Captioning is beneficial not only to those with a hearing loss but also to those for whom an additional textual representation of the verbal and auditory information is an important learning support. If the video or audio file you would like to show or share is not captioned, the following are some options for making that media more accessible.
Please note that for materials not created by you, or that you do not hold the copyright for, you first need to obtain permission to create a captioned copy of the video or audio file. The Library can assist you in obtaining the permission and keeping the record of the permission.
- To help understand why accessible multimedia is important, review the promotional video created by George Brown College: "Why Captioned Media. (opens new window)" George Brown College has also created an excellent website in support of accessible multimedia (opens new window).
Academic Captioning Process for Academic Accommodation Requests
If closed captioning has been requested by a student with an identified disability and the accommodation is on their CAAP, please follow the Alternate Format Process (opens document, 113kb).
Academic Captioning Process for Non-Accommodation Requests
For non-accommodation academic captioning requests, please contact Greg Gagnon at greg.gagnon [at] mohawkcollege.ca for support.
To help with your budgeting, the following is the ballpark cost (in USD) for the service, obtained from a third party. Cost may change and differ slightly.
- For immediate turnaround captioning only, where you already have the transcript: $ 1.15 / minute
- For standard 3-day turnaround:
- Transcription only: $ 1.50 / minute
- Captioning and transcription: $ 2.65 / minute
- Production transcripts, including time stamped: $ 2.08 / minute
- For rush 24-hour turnaround:
- Transcription only: $ 2.00 / minute
- Captioning and transcription: $ 3.15 / minute
- Production transcripts, including time stamped: $ 2.58 / minute
Corporate Captioning Process
For corporate captioning requests, please contact Greg Gagnon at greg.gagnon [at] mohawkcollege.ca for support in setting up a Corporate account.
Do It Yourself Captioning
Equal Access to Software and Information (EASI)
EASI is a non-profit organization that provides online training on accessible information technology for people with disabilities.
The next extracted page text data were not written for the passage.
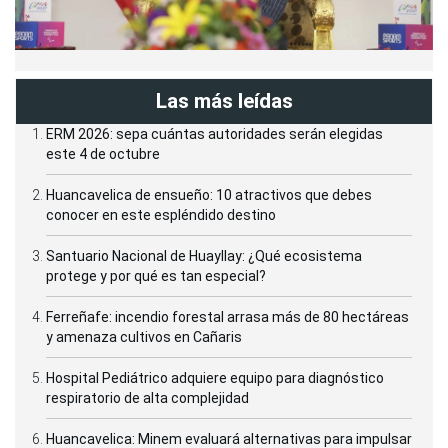
Las más leídas
ERM 2026: sepa cuántas autoridades serán elegidas
este 4 de octubre
Huancavelica de ensueño: 10 atractivos que debes
conocer en este espléndido destino
Santuario Nacional de Huayllay: ¿Qué ecosistema
protege y por qué es tan especial?
Ferreñafe: incendio forestal arrasa más de 80 hectáreas
y amenaza cultivos en Cañaris
Hospital Pediátrico adquiere equipo para diagnóstico
respiratorio de alta complejidad
Huancavelica: Minem evaluará alternativas para impulsar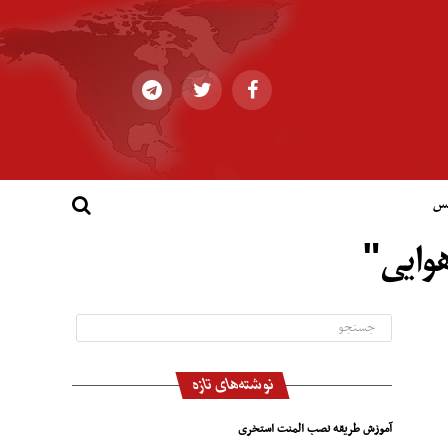
کس
هوایی"
نوشته‌های تازه
آموزش طریقه نصب المنت استخری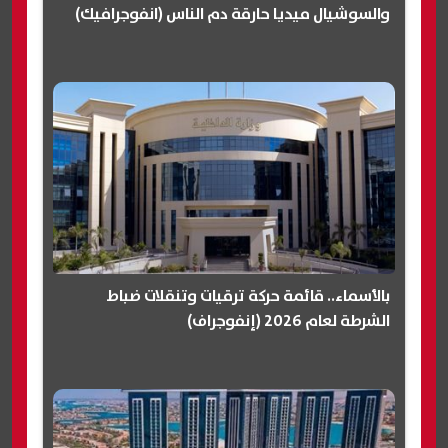
والسوشيال ميديا حارقة دم الناس (انفوجرافيك)
بالأسماء.. قائمة حركة ترقيات وتنقلات ضباط
الشرطة لعام 2026 (إنفوجراف)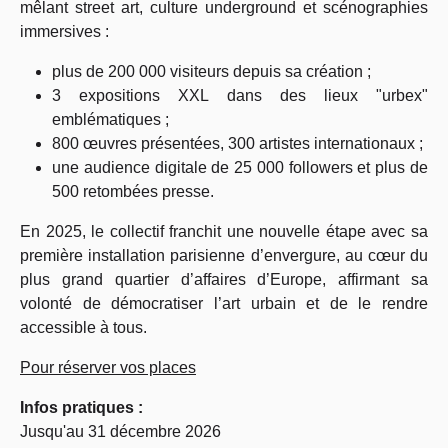
mêlant street art, culture underground et scénographies
immersives :
plus de 200 000 visiteurs depuis sa création ;
3 expositions XXL dans des lieux "urbex"
emblématiques ;
800 œuvres présentées, 300 artistes internationaux ;
une audience digitale de 25 000 followers et plus de
500 retombées presse.
En 2025, le collectif franchit une nouvelle étape avec sa
première installation parisienne d’envergure, au cœur du
plus grand quartier d’affaires d’Europe, affirmant sa
volonté de démocratiser l’art urbain et de le rendre
accessible à tous.
Pour réserver vos places
Infos pratiques :
Jusqu'au 31 décembre
2026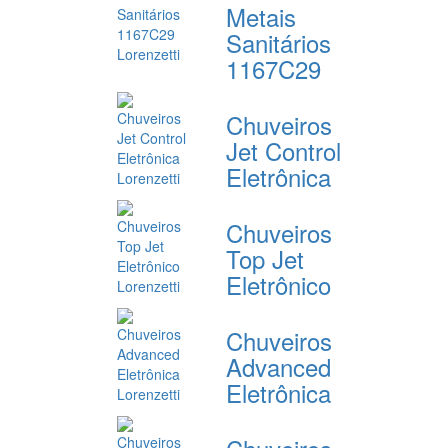
Metais
Sanitários
1167C29
Chuveiros
Jet Control
Eletrônica
Chuveiros
Top Jet
Eletrônico
Chuveiros
Advanced
Eletrônica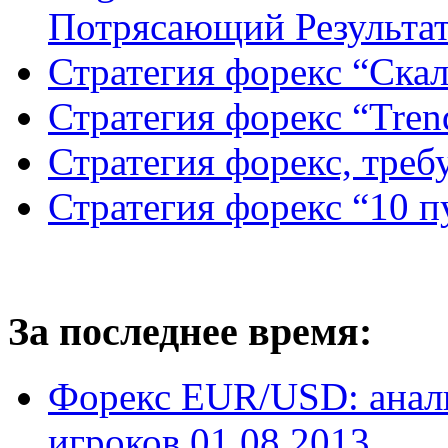
Потрясающий Результа
Стратегия форекс “Ск
Стратегия форекс “Tren
Стратегия форекс, треб
Стратегия форекс “10 
За последнее время:
Форекс EUR/USD: анал
игроков 01.08.2013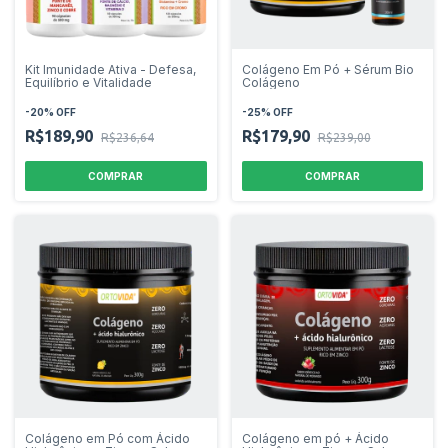
Kit Imunidade Ativa - Defesa,
Colágeno Em Pó + Sérum Bio
Equilíbrio e Vitalidade
Colágeno
-
20
%
OFF
-
25
%
OFF
R$189,90
R$179,90
R$236,64
R$239,00
Colágeno em Pó com Ácido
Colágeno em pó + Ácido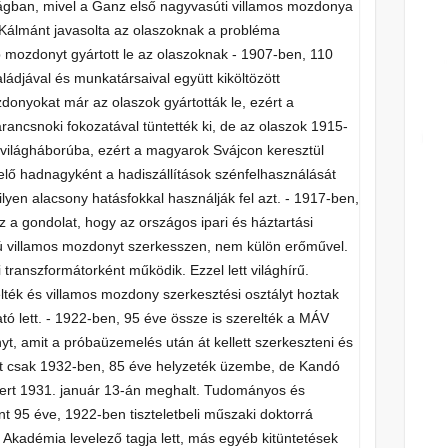
gban, mivel a Ganz első nagyvasúti villamos mozdonya
Kálmánt javasolta az olaszoknak a probléma
b mozdonyt gyártott le az olaszoknak - 1907-ben, 110
ádjával és munkatársaival együtt kiköltözött
donyokat már az olaszok gyártották le, ezért a
ancsnoki fokozatával tüntették ki, de az olaszok 1915-
 világháborúba, ezért a magyarok Svájcon keresztül
lő hadnagyként a hadiszállítások szénfelhasználását
ilyen alacsony hatásfokkal használják fel azt. - 1917-ben,
a gondolat, hogy az országos ipari és háztartási
sú villamos mozdonyt szerkesszen, nem külön erőművel.
i transzformátorként működik. Ezzel lett világhírű.
lték és villamos mozdony szerkesztési osztályt hoztak
ó lett. - 1922-ben, 95 éve össze is szerelték a MÁV
yt, amit a próbaüzemelés után át kellett szerkeszteni és
tt csak 1932-ben, 85 éve helyzeték üzembe, de Kandó
ert 1931. január 13-án meghalt. Tudományos és
 95 éve, 1922-ben tiszteletbeli műszaki doktorrá
Akadémia levelező tagja lett, más egyéb kitüntetések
A resource that can help colleges decide whether to outsource captioning for videos or do the work in-house is an EASI webinar, Captioning on a Mass Scale (opens new window), by Kevin Erler. (For videos you have permission to reproduce as a captioned copy)
How long does it take, approximately?
- Transcription: approximately 4.5 x the duration of the video
- Captioning: approximately 3.3 x the duration of the video
What tool to use?
YouTube has an automatic captioning option - this, on its own does not produce acceptable captions. However, you can edit and correct those automatic captions, and create a transcript. Please keep in mind that you can only edit the caption text, but not the syncing of the captions (when they appear on screen.) Poorly synced captions can be very difficult to follow for viewers. If the captions resulting from this method are not well synced, it's recommended you use another method, or that you export the captions file and edit the time coding. Learn more about YouTube captioning features by searching for "captions" in YouTube's Help Center.
Subtitle Edit Software
An open source captioning software. Download and install the Subtitle Edit software (opens new window). Click the green 'Download Now' button to start the download.
Descriptive Video Captioning for the Blind
Descriptive Video (DV) allows people who are blind or visually-impaired to "hear" the pictures that appear on their television screen. By accessing the secondary audio program (SAP), DV consumers can listen to both the main program audio and a narrator describing key visuals, including scenery, body language and other action during pauses in the dialogue. This accommodation is provided upon request and can be provided following the same process as Closed Captioning.